▶ **BRIEF 1**
Can you change "Grocery Stores" to "Supermarkets" in the lines of the entries below, keep everything else the same, and leave the pictures out?
**** TEXT SEGMENT
\chapter{Introduction}
\section{Motivating examples}
%
In the following two sections I present two examples that illustrate some
limitations inherent in ITT and -- by extension -- Agda.
%
\subsection{Functional extensionality}
\label{sec:functional-extensionality}%
Consider the functions:
%
\begin{multicols}{2}
  \noindent%
  \begin{equation*}%
    f \defeq \lambda\ (n \tp \bN) \to (0 + n \tp \bN)
  \end{equation*}%
  \begin{equation*}%
    g \defeq \lambda\ (n \tp \bN) \to (n + 0 \tp \bN)
  \end{equation*}%
\end{multicols}%
%
The term $n + 0$ is 
\nomenindex{definitionally} equal to $n$, which we
write as $n + 0 = n$. This is also called 
\nomenindex{judgmental equality}.
We call it definitional equality because the \emph{equality} arises
from the \emph{definition} of $+$ which is:
%
\begin{align*}
  +           & \tp \bN \to \bN \to \bN      \\
  n + 0       & \defeq n                   \\
  n + (\suc{m}) & \defeq \suc{(n + m)}
\end{align*}
%
Note that $0 + n$ is \emph{not} definitionally equal to $n$. $0 + n$
is in normal form. I.e.; there is no rule for $+$ whose left hand side
matches this expression. We \emph{do}, however, have that they are
\nomen{propositionally}{propositional equality} equal, which we write
as $n + 0 \equiv n$. Propositional equality means that there is a
proof that exhibits this relation. Since equality is a transitive
relation we have that $n + 0 \equiv 0 + n$.
********
▶ **BRIEF 2**
According to the introduction above, why is 0 + n not definitionally equal to n?
**** SOURCE DATA
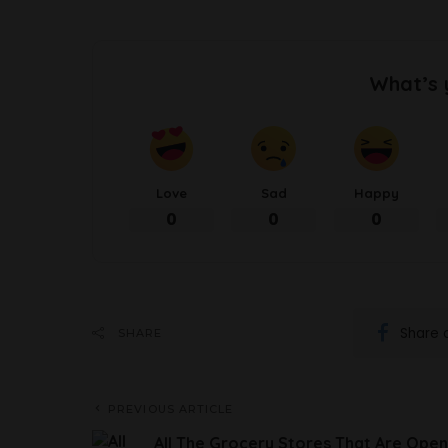
What’s 
Love
Sad
Happy
0
0
0
Share 
SHARE
PREVIOUS ARTICLE
All The Grocery Stores That Are Open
********
▶ **RESPONSE 1**
What’s 
Love
Sad
Happy
0
0
0
Share 
SHARE
PREVIOUS ARTICLE
All The Supermarkets That Are Open

▶ **RESPONSE 2**
The expression 0 + n is in normal form, meaning that no rule in the definition of + has a left-hand side that matches it.